Su Linger guio a Chen Xiao hasta la mansión de la Familia Su.
Sin embargo, en cuanto entraron, pudieron oír un alboroto en el interior.
La discusión era intensa.
Al avanzar, Chen Xiao pudo ver a lo lejos que Su Jianglin y su hermano se enfrentaban a un grupo de personas.
Al frente del grupo contrario había un anciano de baja estatura, con una voz severa y una presencia imponente. Las personas que estaban detrás de él también tenían un aspecto agresivo.
El anciano habló con frialdad:
—Mi hermano lleva días en coma. Ya que vosotros dos sois unos incapaces, ¡dejadme que me lo lleve para que lo vea un doctor y lo trate!
—¡Sois unos hermanos realmente incompetentes, ni siquiera intentáis salvar a vuestro padre!
Les regañó a los dos hermanos en voz alta, con aire de superioridad moral.
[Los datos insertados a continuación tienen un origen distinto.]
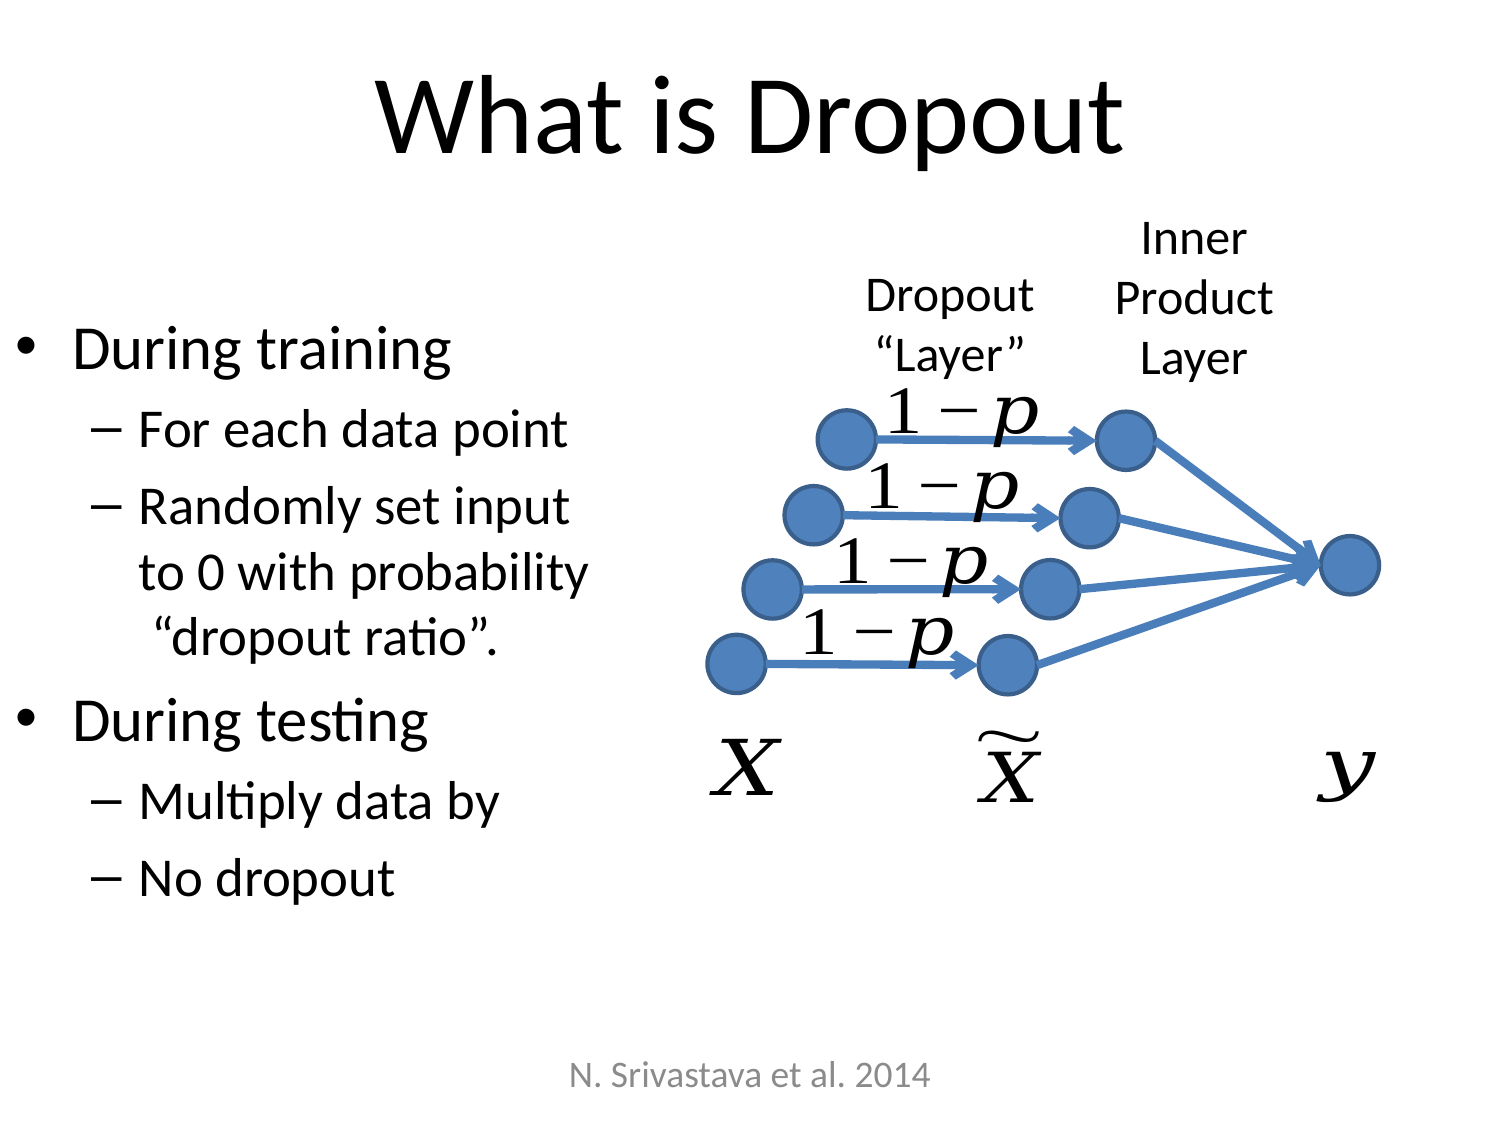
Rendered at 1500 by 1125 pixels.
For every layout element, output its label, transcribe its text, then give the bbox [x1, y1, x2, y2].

—¡Así es, como sois unos inútiles, dejad que nosotros nos ocupemos de nuestro tío mayor! —dijo con arrogancia un joven que estaba detrás del anciano.
El rostro de Su Jianglin estaba sombrío; sabían de sobra lo que esa gente estaba tramando.
Las personas que tenían delante eran su Segundo Tío, Su Wude, y su facción. Su Wude llevaba mucho tiempo codiciando el puesto de Patriarca de la Familia Su, pero como el Sr. Su siempre los reprimía, nunca habían tenido la oportunidad de actuar.
Ahora, estaba claro que usaban esto como excusa para montar una escena y forzar un enfrentamiento.
—¡Segundo Tío, podemos cuidar de padre! ¡Este asunto no requiere tu preocupación! —dijo fríamente Su Jianglin—. ¡Si seguís todos aquí, tendré que echaros!
Su Wude rugió:
—Hijos ingratos, ¿no os importa la seguridad de mi hermano? ¡Ya veo que solo queréis que mi hermano muera para así quedaros con el puesto de Patriarca de la Familia Su! ¡Hoy, aunque me cueste la vida, me llevaré a mi hermano! ¡Invitaré a un Doctor Divino para que lo trate!
—Mi abuelo tiene razón. ¡Hoy debemos llevarnos a nuestro tío mayor! —declaró Su Mo con aire de superioridad moral—. ¡Si alguien se atreve a detenernos, es porque quiere que el viejo muera!
Semejantes acusaciones hicieron que los rostros de Su Jianglin y su hermano se ensombrecieran extremadamente.
Al oír esas palabras, Su Linger tembló de ira, dio un paso al frente y dijo con frialdad:
—Su Mo, ¿fingiendo ser inocente? ¿No fuiste tú quien ordenó el ataque contra mí en Shennongjia?
—¡La cabeza de perro de tu secuaz todavía está en mi coche! ¡Es el momento perfecto para saldar esta cuenta hoy mismo!
Chen Xiao frunció el ceño, preguntándose por qué la Familia Su siempre estaba llena de problemas.
Dijo con frialdad:
—Si queréis discutir, hacedlo más tarde. Ahora solo pregunto una cosa: ¿va a recibir tratamiento el Sr. Su o no? Mi tiempo es valioso, no quiero malgastarlo.